To begin with, the differing scope between MiFID reporting and the CT means that firms seeking a complete view of the fixed income landscape will still need to maintain connectivity to multiple venues, not just the tapes themselves. The decision may not just come down to coverage but also the differing licensing conditions.

From a licensing perspective, it is possible that cross-jurisdictional differences could create potential issues for subscribers, particularly considerations around use cases and data removal. These complexities will provide a headache for those looking to join multiple tapes and go down the ‘self serve’ route – and that is before considering future planned tapes such as ESMA’s OTC derivatives tape (also expected in 2027).

Duplicates and deferrals
We could spend an entire day talking about the infrastructure and licensing concerns without even addressing the data. However, once those initial barriers have been hurdled, the next challenge lies within the trade reports themselves.

Existing consumers of MiFID data will no doubt be very familiar with the complexities of the data, particularly the prevalence of duplicates (which come in many flavours) and lifecycle events (such as how an amend, cancel or update is joined to the original report).

De-duplication requires ‘hash’ creation (unique strings created by complex algorithms to determine if trade reports are identical). This approach is far more powerful than a manual eyeball check and in the modern world that is simply no longer viable.

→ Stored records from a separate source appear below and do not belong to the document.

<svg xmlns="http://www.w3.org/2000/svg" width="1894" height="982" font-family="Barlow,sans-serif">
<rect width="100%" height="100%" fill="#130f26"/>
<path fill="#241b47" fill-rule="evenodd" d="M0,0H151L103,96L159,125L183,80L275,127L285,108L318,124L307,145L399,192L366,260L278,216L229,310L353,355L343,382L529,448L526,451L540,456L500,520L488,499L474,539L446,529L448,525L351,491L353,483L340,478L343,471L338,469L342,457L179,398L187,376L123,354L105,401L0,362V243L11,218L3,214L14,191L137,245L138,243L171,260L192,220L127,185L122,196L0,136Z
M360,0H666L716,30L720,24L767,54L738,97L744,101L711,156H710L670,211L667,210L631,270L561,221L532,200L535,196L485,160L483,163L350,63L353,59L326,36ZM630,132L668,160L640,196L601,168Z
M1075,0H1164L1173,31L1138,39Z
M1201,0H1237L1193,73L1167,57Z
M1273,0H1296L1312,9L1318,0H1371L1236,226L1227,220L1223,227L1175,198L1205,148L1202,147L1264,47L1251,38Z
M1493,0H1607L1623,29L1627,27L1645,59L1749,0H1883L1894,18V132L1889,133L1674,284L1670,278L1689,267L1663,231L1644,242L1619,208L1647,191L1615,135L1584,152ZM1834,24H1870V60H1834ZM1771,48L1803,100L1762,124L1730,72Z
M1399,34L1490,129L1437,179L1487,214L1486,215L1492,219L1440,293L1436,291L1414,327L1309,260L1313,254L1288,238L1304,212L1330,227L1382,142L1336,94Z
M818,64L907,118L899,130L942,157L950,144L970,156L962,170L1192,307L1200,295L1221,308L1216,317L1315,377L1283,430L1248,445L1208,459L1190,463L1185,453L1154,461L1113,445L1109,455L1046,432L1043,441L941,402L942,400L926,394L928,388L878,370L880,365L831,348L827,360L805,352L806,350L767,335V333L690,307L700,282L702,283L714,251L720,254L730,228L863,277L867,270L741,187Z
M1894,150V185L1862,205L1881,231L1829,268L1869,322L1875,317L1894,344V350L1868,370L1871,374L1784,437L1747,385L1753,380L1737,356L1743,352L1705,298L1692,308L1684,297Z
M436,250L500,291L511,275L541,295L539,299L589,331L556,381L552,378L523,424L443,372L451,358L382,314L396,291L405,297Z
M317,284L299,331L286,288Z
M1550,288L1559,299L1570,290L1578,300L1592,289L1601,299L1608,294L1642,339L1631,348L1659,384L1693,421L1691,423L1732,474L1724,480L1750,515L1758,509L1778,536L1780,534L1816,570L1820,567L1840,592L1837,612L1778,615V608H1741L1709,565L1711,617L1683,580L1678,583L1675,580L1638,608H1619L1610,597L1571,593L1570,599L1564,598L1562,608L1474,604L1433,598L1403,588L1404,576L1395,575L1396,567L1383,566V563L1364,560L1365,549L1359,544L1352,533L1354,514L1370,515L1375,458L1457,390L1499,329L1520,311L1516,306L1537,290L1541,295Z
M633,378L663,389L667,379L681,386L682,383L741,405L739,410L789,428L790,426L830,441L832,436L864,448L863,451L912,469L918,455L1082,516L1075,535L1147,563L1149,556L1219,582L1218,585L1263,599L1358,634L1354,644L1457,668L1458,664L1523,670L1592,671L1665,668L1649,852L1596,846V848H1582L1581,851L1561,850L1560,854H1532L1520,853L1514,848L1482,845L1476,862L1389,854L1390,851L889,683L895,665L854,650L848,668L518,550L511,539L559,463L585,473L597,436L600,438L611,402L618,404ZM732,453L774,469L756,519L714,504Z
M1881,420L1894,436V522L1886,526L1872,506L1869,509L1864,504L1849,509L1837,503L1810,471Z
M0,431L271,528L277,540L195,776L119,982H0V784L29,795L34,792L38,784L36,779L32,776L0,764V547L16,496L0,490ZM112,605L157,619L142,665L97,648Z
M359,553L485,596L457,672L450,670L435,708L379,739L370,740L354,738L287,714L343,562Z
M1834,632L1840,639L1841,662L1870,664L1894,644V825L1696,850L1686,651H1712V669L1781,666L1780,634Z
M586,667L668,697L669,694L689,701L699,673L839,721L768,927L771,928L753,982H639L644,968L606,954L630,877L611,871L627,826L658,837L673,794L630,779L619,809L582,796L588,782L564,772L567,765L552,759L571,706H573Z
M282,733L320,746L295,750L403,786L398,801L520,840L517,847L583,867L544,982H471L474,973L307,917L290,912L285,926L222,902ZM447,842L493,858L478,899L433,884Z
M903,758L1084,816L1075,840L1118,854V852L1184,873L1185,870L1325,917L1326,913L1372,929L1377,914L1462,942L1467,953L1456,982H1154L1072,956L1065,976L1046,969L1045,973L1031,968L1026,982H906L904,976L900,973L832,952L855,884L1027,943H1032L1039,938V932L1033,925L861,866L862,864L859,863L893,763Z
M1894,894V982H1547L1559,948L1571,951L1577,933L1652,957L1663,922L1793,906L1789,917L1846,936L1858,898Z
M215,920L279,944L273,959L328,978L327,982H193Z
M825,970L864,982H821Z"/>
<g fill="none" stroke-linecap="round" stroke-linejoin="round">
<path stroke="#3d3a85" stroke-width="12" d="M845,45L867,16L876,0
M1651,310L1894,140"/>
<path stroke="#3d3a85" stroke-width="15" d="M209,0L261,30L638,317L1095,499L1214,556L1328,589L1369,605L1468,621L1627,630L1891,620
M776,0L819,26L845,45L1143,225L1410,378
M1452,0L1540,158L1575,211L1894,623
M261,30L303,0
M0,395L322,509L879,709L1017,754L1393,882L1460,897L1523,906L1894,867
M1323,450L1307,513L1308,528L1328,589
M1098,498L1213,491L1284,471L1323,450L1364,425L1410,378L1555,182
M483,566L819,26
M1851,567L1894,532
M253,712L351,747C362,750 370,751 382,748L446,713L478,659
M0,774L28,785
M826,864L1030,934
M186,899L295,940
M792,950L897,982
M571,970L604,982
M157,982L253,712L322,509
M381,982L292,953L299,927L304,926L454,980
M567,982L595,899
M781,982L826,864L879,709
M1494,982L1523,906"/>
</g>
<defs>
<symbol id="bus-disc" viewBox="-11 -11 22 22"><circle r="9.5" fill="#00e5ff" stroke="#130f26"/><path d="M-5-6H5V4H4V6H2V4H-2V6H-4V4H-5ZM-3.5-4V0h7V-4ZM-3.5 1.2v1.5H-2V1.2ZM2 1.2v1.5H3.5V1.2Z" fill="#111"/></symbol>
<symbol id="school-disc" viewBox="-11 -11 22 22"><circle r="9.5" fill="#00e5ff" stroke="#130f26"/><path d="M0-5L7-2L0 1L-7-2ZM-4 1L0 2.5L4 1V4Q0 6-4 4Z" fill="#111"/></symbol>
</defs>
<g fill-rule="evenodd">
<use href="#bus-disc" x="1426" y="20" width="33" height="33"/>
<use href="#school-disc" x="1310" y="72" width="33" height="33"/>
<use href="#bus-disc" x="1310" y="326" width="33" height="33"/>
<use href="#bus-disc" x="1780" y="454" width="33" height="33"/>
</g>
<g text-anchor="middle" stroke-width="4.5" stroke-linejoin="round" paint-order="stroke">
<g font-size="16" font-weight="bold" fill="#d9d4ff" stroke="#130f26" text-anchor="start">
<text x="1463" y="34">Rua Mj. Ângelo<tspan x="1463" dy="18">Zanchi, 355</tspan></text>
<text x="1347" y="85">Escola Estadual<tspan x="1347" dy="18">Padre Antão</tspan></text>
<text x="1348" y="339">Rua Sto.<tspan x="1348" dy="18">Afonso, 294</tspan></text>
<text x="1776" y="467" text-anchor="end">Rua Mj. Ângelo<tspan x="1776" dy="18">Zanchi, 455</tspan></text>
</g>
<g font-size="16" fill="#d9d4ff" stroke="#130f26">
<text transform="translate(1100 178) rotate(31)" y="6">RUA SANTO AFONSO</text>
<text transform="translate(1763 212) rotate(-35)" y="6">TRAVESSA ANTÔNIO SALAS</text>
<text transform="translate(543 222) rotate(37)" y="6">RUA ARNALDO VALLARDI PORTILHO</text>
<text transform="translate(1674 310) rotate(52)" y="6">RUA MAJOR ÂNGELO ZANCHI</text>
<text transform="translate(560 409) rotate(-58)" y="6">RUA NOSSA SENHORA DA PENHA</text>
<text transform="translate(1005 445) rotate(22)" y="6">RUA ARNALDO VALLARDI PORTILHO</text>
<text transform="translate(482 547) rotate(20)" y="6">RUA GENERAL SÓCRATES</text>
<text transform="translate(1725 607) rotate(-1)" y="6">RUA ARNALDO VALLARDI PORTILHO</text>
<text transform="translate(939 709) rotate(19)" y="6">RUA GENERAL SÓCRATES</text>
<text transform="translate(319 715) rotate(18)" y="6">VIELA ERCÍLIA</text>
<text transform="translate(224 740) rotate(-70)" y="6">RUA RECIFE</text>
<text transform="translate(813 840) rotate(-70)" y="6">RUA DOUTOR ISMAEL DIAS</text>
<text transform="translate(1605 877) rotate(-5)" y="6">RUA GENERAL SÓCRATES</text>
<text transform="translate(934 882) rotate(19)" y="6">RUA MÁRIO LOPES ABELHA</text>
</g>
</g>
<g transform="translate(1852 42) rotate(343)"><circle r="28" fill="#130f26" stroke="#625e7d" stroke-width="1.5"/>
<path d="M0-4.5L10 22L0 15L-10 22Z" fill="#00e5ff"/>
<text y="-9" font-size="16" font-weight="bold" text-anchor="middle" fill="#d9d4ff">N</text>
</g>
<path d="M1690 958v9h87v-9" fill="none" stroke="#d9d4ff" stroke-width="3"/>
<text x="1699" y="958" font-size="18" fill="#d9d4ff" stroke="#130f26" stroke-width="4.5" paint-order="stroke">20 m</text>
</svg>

There is a large amount of data and not enough time; therefore, it is imperative that duplicates are highlighted in minutes or even seconds, not days.

Lifecycle events also present their own challenges. A price may need to be amended, or maybe the notional was incorrectly entered; these seemingly simple amendments can result in (multiple) additional rows of data, which in turn increases complexity and cost.

The new transparency regimes aim to reduce reporting complexity; both provide market participants with a set of rules that can be applied to trades. However, this can still result in multiple reports per trade (for example, if an initial ticket has its volume omitted) and, in many cases, the applied deferral may still be subjective as the appropriate deferral rests heavily on the available reference data.

All these factors combine to highlight one clear fact: the move towards the CT within fixed income is not a silver bullet. As each tape is launched over the next few years, the reliance on aggregators and experienced data specialists is likely to increase. Increased transparency leads to larger data sets, whilst also enabling quantitative decision making in a way that simply was not possible a few years ago.